May 24, 1883: Emily Roebling Crosses Brooklyn Bridge

When Emily Warren visited her brother (the commander of the Fifth Army Corps), at his army camp during the Civil War she had the good fortune to attend a military ball, and there she found herself quite taken with a dashing youngemily roeblingofficer.

The young officer was obviously smitten with her as well: “Some people’s beauty lies not in the features, but in the varied expression that the countenance will assume under the various emotions,” Washington Roebling wrote to his sister. “She is a most entertaining talker…”

It turned out the young officer was the son of John Roebling, the pioneer of suspension bridges who was planning a massive bridge over New York’s East River. The courtship didn’t take long – Emily Warren married Washington Roebling just as the war ended in 1865 and they immediately sailed to Europe for their honeymoon. The trip also provided Washington with an opportunity to research methods of underwater construction, particularly ways to avoid contracting “the bends” when resurfacing from the depths – which would help his father’s project immensely.

When they returned, construction on the Brooklyn Bridge was just beginning in earnest. John Roebling was very active in colossal project, looking after every detail on the worksite every day, but then disaster struck – his foot was crushed by an errant tugboat, and John Roebling died of tetanus 17 days later.
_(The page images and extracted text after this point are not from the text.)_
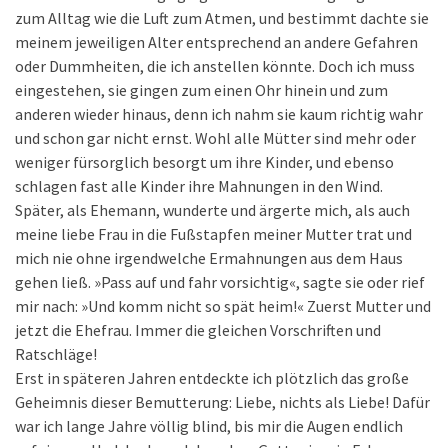
zum Alltag wie die Luft zum Atmen, und bestimmt dachte sie
meinem jeweiligen Alter entsprechend an andere Gefahren
oder Dummheiten, die ich anstellen könnte. Doch ich muss
eingestehen, sie gingen zum einen Ohr hinein und zum
anderen wieder hinaus, denn ich nahm sie kaum richtig wahr
und schon gar nicht ernst. Wohl alle Mütter sind mehr oder
weniger fürsorglich besorgt um ihre Kinder, und ebenso
schlagen fast alle Kinder ihre Mahnungen in den Wind.
Später, als Ehemann, wunderte und ärgerte mich, als auch
meine liebe Frau in die Fußstapfen meiner Mutter trat und
mich nie ohne irgendwelche Ermahnungen aus dem Haus
gehen ließ. »Pass auf und fahr vorsichtig«, sagte sie oder rief
mir nach: »Und komm nicht so spät heim!« Zuerst Mutter und
jetzt die Ehefrau. Immer die gleichen Vorschriften und
Ratschläge!
Erst in späteren Jahren entdeckte ich plötzlich das große
Geheimnis dieser Bemutterung: Liebe, nichts als Liebe! Dafür
war ich lange Jahre völlig blind, bis mir die Augen endlich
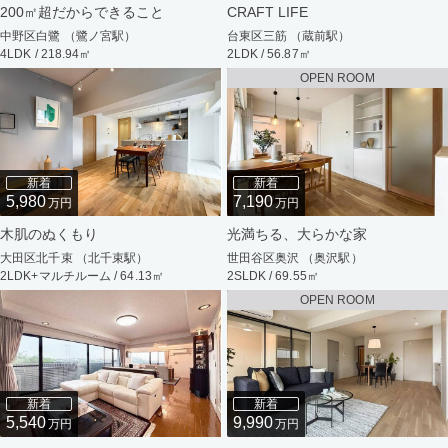
200㎡超だからできること
CRAFT LIFE
中野区白鷺 （鷺ノ宮駅）
台東区三筋 （蔵前駅）
4LDK / 218.94㎡
2LDK / 56.87㎡
OPEN ROOM
新着
新着
5,980
7,190
万円
万円
木肌のぬくもり
光満ちる、大らかな家
大田区北千束 （北千束駅）
世田谷区奥沢 （奥沢駅）
2LDK+マルチルーム / 64.13㎡
2SLDK / 69.55㎡
OPEN ROOM
新着
新着
5,540
9,990
万円
万円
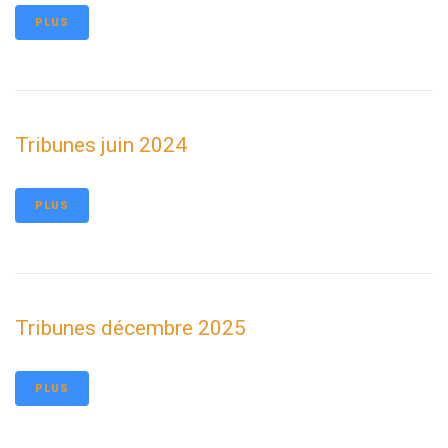
PLUS
Tribunes juin 2024
PLUS
Tribunes décembre 2025
PLUS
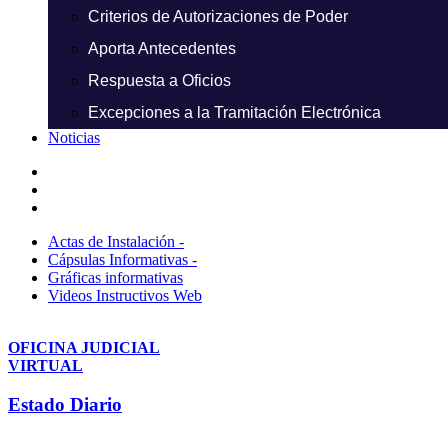
Criterios de Autorizaciones de Poder
Aporta Antecedentes
Respuesta a Oficios
Excepciones a la Tramitación Electrónica
Noticias
Actas de Instalación -
Cápsulas Informativas -
Gráficas informativas
Videos Instructivos Web
OFICINA JUDICIAL
VIRTUAL
Estado Diario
Young Washington immediately took over his father’s project, regularly descending beneath the river’s surface to inspect the caissons for the bridge piers, but before long he also took sick – from the same decompression sickness he had studied, contracted while working in the deep.

John Roebling was dead and Washington Roebling was now an invalid – weak and easily tired – who could only oversee construction from a window of his Brooklyn Heights home.
Who would take the reins of leadership for this immense work?

Emily Roebling began taking down copious notes on what her husband told her remained to be done. She studied the technical issues and learned about strength of materials, stress analysis, cable construction, and the calculation of catenary curves. She inspected the worksite every day and conveyed her husband’s instructions to the workers and answered the questions they had. Eventually many began to suspect that she was the real intelligence behind the bridge.

A Roebling competitor, Abram Hewitt, admitted as much. When the Brooklyn Bridge was finally complete he called it “an everlasting monument to the self-sacrificing devotion of a woman and of her capacity for that higher education from which she has been too long disbarred… The name of Emily Warren Roebling will…be inseparably associated with all that is admirable in human nature and all that is wonderful in the constructive world of art.”
On May 24, 1883, the bridge officially opened amid a frenzy of ceremonies celebrating this triumph of engineering. As construction workers raised their hats and cheered, it was Emily Warren Roebling who rode across the new Brooklyn Bridge in the first open carriage, carrying a plump rooster to symbolize victory. President Chester A. Arthur and Governor Grover Cleveland, accompanied by a contingent of marching bands, crossed from the Manhattan side to meet her.